What is being asked:
Write out the records starting at the line that contains "common name: Common starling" and ending after the line that contains "scientific name: Psarocolius angustifrons", substituting "binomial name" for "scientific name" and leaving everything else as it is.
##############################
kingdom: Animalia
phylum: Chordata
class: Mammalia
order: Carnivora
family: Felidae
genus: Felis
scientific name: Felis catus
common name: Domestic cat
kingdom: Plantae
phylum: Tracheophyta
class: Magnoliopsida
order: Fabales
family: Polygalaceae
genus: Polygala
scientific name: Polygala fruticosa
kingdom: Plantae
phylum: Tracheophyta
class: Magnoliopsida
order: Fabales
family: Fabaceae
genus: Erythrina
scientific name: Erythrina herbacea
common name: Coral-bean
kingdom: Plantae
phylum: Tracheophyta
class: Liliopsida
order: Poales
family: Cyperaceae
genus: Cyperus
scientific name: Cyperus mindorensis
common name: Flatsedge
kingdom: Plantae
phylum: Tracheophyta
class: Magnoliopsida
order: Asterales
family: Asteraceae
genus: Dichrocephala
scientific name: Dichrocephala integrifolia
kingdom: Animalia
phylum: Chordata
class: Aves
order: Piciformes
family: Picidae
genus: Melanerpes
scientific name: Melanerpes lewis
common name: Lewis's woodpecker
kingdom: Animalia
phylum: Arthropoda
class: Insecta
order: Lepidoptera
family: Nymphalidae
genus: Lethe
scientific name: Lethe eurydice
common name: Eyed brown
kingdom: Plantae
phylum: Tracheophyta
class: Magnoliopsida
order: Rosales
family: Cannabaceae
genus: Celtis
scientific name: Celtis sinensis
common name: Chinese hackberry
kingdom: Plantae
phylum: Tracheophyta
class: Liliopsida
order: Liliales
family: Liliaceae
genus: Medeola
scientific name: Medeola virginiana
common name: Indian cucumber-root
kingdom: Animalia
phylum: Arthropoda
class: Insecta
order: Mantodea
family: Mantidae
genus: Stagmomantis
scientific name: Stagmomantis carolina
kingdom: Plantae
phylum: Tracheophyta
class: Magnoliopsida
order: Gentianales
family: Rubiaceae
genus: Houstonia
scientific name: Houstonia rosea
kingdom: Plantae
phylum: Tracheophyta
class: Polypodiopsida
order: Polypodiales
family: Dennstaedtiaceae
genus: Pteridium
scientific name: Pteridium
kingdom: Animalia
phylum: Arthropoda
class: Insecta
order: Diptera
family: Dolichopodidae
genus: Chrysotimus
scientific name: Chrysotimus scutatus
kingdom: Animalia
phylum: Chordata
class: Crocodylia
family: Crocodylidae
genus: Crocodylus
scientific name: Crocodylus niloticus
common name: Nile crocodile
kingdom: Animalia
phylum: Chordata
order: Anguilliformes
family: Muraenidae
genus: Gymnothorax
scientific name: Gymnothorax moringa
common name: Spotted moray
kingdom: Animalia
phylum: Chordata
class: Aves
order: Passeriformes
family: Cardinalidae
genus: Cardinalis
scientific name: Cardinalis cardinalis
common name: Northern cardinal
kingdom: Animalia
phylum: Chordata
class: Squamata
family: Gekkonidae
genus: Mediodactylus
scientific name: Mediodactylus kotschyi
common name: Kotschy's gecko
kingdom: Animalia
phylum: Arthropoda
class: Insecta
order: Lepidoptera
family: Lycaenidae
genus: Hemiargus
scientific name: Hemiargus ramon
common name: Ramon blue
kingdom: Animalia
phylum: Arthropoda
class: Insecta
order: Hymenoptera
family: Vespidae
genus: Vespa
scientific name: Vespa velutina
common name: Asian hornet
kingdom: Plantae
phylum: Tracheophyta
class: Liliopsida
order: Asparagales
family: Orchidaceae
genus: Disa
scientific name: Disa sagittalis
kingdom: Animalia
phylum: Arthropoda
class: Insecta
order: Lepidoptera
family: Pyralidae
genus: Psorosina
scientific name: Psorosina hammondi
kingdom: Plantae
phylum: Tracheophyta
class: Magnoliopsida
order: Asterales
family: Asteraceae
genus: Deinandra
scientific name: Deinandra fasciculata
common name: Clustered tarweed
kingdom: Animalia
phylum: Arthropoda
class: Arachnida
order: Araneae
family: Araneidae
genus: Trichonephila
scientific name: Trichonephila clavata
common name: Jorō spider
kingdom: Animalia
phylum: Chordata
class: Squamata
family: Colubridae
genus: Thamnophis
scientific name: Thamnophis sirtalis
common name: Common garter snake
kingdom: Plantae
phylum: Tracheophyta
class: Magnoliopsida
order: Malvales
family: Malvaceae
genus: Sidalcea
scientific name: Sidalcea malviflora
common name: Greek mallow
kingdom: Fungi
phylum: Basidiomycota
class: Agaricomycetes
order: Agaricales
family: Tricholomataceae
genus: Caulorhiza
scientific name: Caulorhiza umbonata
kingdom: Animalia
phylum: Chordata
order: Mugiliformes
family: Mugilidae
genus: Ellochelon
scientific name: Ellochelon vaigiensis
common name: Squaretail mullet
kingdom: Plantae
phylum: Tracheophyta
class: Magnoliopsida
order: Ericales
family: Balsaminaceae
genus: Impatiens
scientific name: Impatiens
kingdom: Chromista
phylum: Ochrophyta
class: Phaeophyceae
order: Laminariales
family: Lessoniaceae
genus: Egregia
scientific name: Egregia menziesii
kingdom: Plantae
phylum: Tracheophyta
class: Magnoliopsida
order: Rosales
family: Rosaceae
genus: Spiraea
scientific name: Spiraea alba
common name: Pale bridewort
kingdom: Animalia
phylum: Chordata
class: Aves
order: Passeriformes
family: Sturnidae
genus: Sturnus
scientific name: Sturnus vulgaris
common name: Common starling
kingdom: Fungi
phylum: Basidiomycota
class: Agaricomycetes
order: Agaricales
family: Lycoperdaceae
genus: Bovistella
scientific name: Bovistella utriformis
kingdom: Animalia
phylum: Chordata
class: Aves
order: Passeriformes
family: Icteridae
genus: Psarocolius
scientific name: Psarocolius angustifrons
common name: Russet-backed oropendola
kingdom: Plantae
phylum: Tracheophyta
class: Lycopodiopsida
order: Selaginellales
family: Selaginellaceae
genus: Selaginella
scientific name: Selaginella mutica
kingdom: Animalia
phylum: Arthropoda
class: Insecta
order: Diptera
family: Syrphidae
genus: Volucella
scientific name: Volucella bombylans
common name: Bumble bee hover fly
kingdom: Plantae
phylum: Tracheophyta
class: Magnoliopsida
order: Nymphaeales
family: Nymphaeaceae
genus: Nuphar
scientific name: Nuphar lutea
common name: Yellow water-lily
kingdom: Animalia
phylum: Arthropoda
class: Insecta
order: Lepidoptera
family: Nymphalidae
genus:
##############################
Written reply:
common name: Common starling
kingdom: Fungi
phylum: Basidiomycota
class: Agaricomycetes
order: Agaricales
family: Lycoperdaceae
genus: Bovistella
binomial name: Bovistella utriformis
kingdom: Animalia
phylum: Chordata
class: Aves
order: Passeriformes
family: Icteridae
genus: Psarocolius
binomial name: Psarocolius angustifrons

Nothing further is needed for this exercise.